Your assignment: Restrict the output to the lines below starting at the one that contains "Digitized hematoxylin and" and ending at the one that contains "to ~0.5mm, advanced autolysis", and restate them word for word, both ends included.

Supplied data:

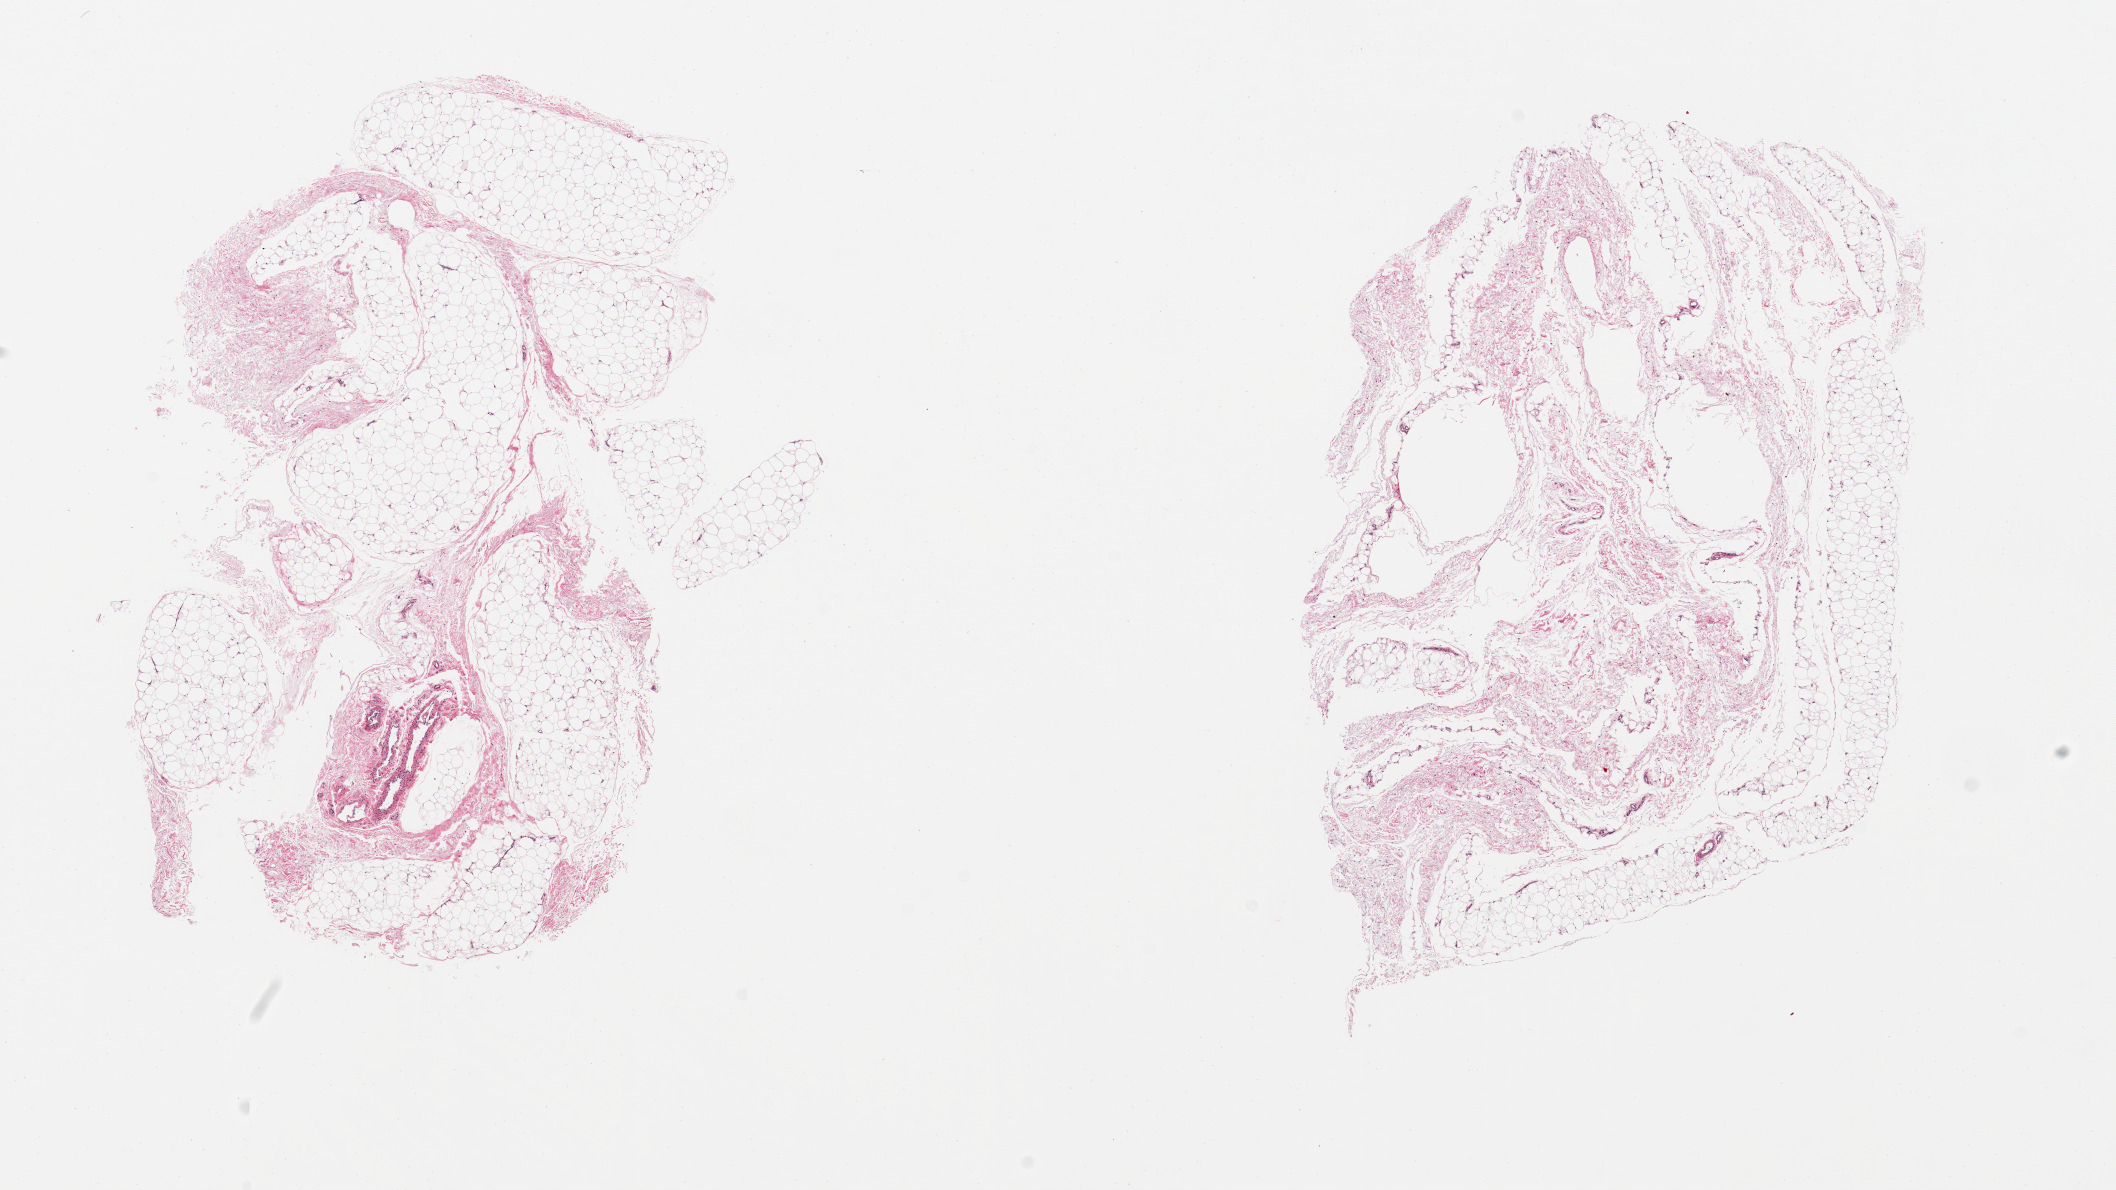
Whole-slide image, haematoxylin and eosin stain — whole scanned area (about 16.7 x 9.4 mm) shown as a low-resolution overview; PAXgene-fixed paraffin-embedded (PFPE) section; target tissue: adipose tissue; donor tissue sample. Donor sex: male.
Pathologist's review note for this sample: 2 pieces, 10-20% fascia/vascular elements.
--
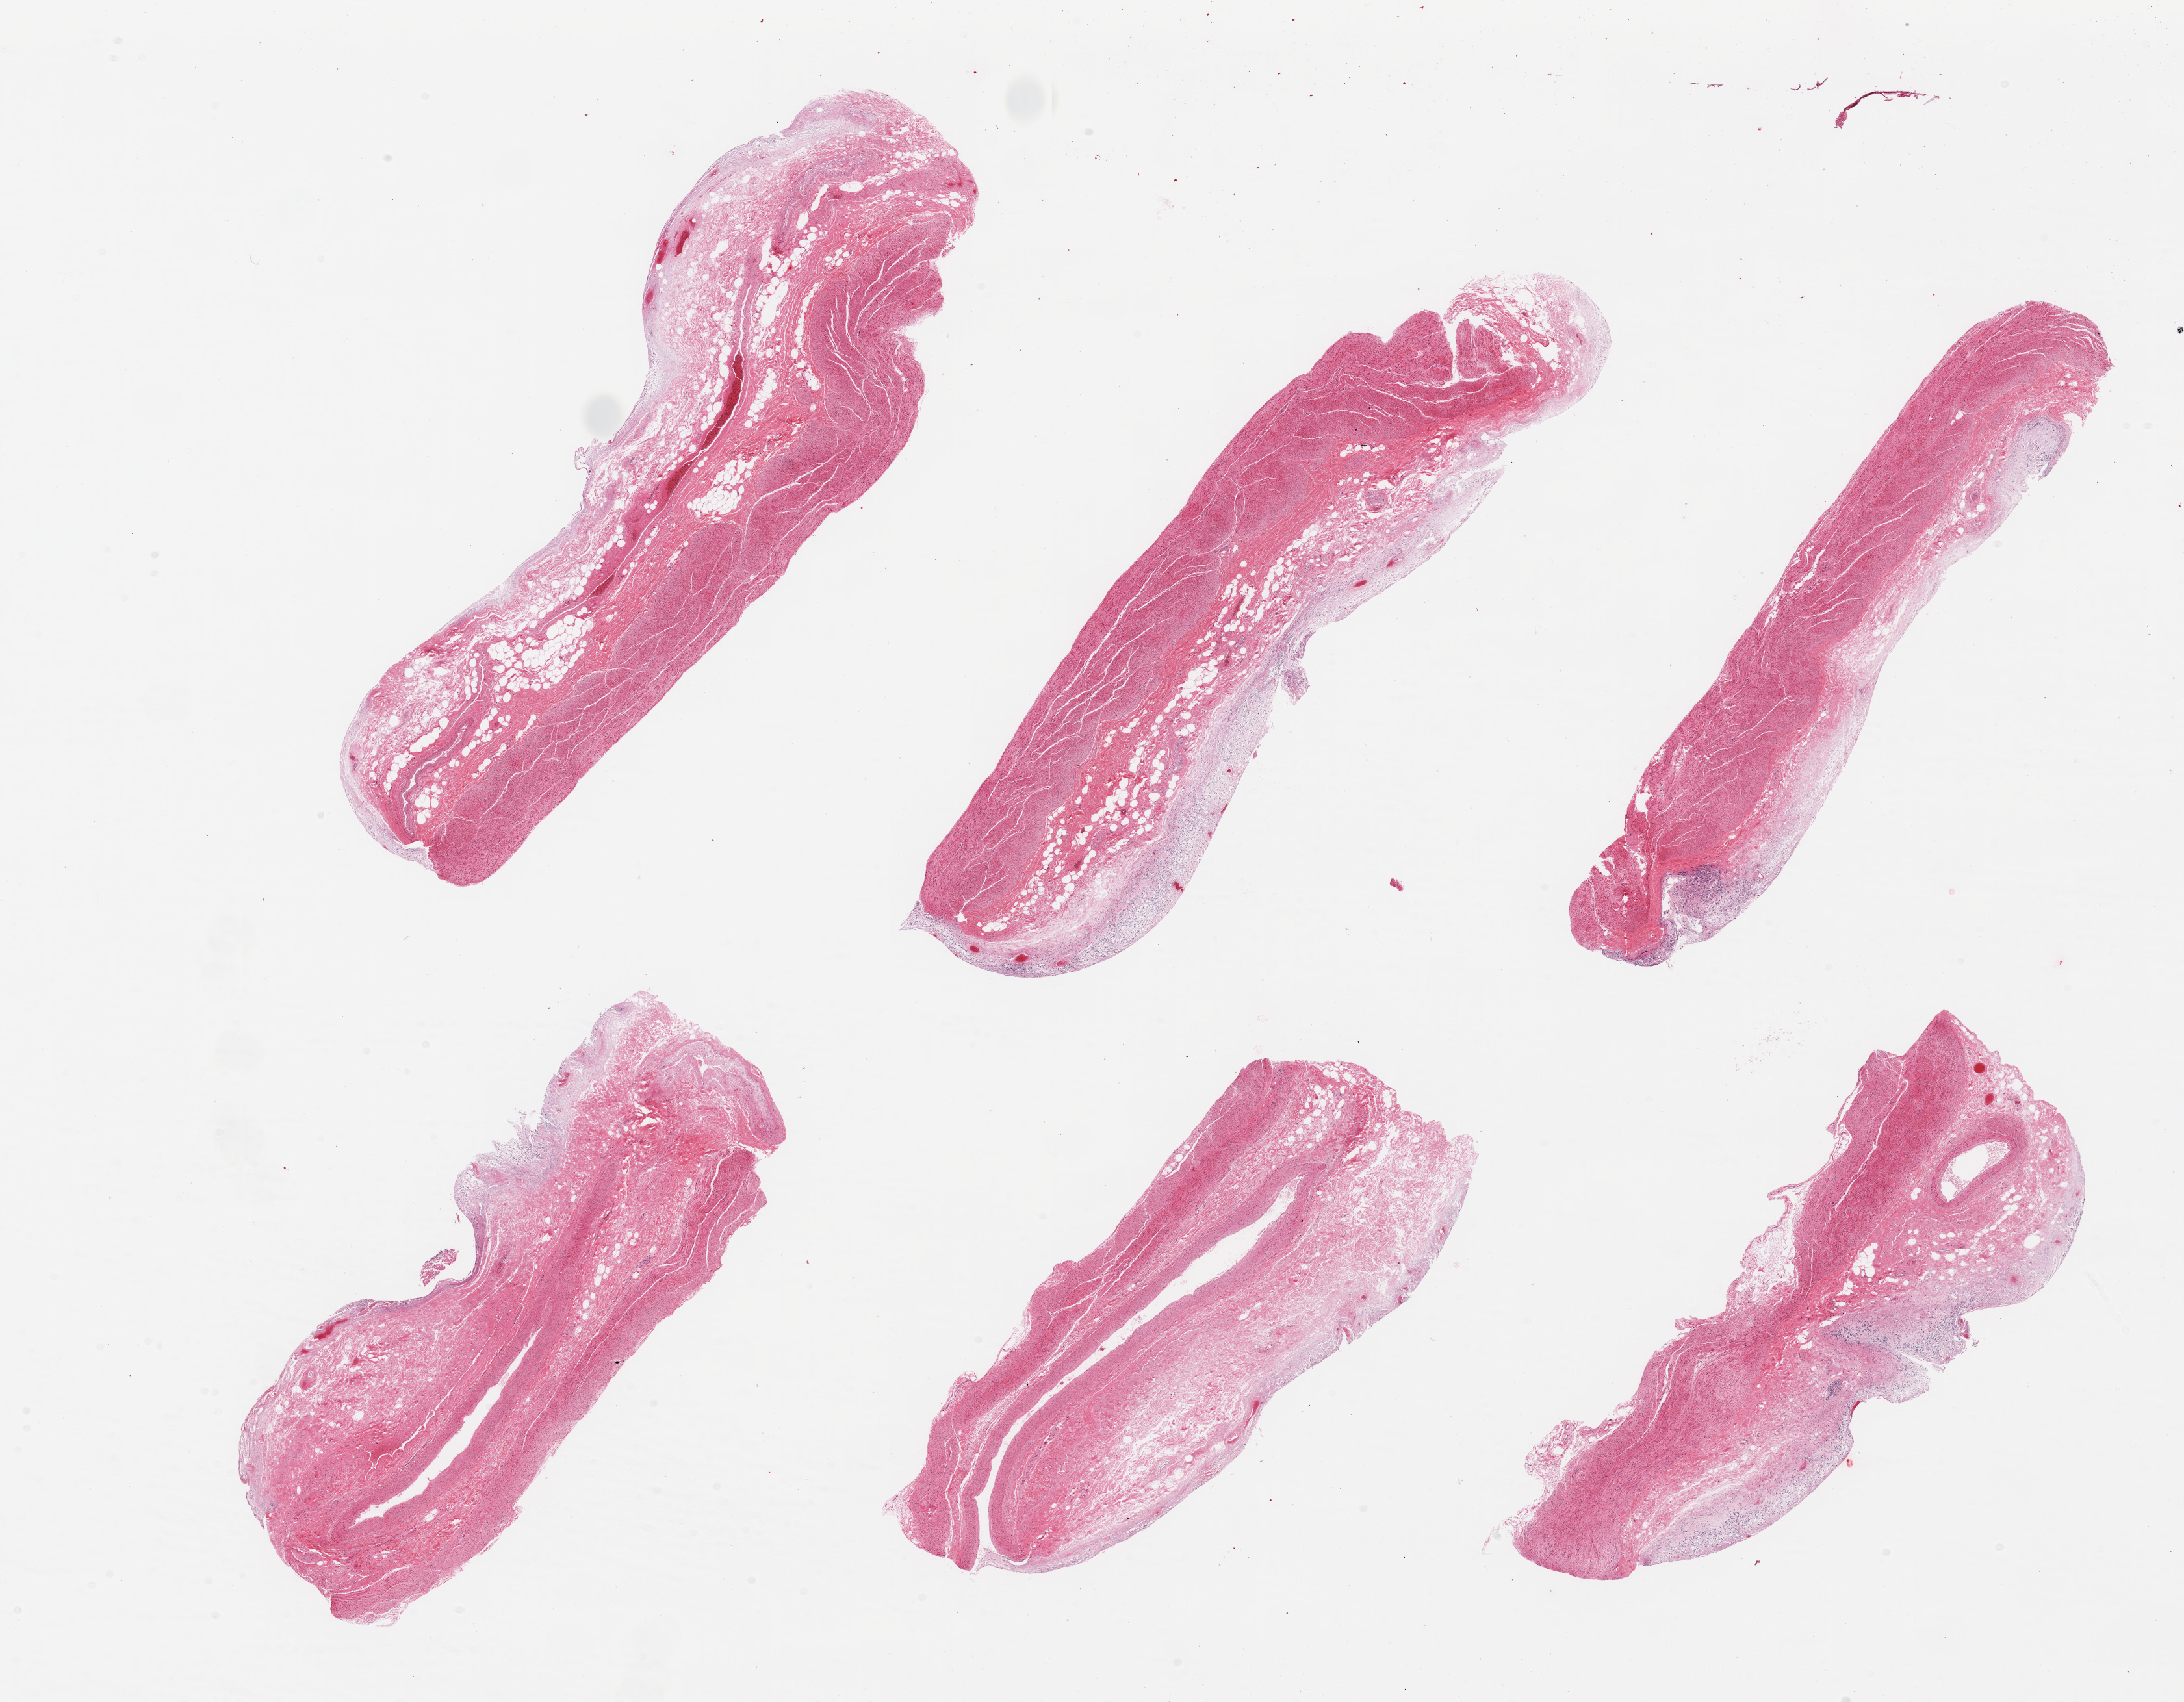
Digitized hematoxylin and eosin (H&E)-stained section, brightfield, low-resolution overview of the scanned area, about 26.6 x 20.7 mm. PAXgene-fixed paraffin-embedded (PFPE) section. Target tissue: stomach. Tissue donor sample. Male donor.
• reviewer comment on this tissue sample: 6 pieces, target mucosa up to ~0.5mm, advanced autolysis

Final answer:
Digitized hematoxylin and eosin (H&E)-stained section, brightfield, low-resolution overview of the scanned area, about 26.6 x 20.7 mm. PAXgene-fixed paraffin-embedded (PFPE) section. Target tissue: stomach. Tissue donor sample. Male donor.
• reviewer comment on this tissue sample: 6 pieces, target mucosa up to ~0.5mm, advanced autolysis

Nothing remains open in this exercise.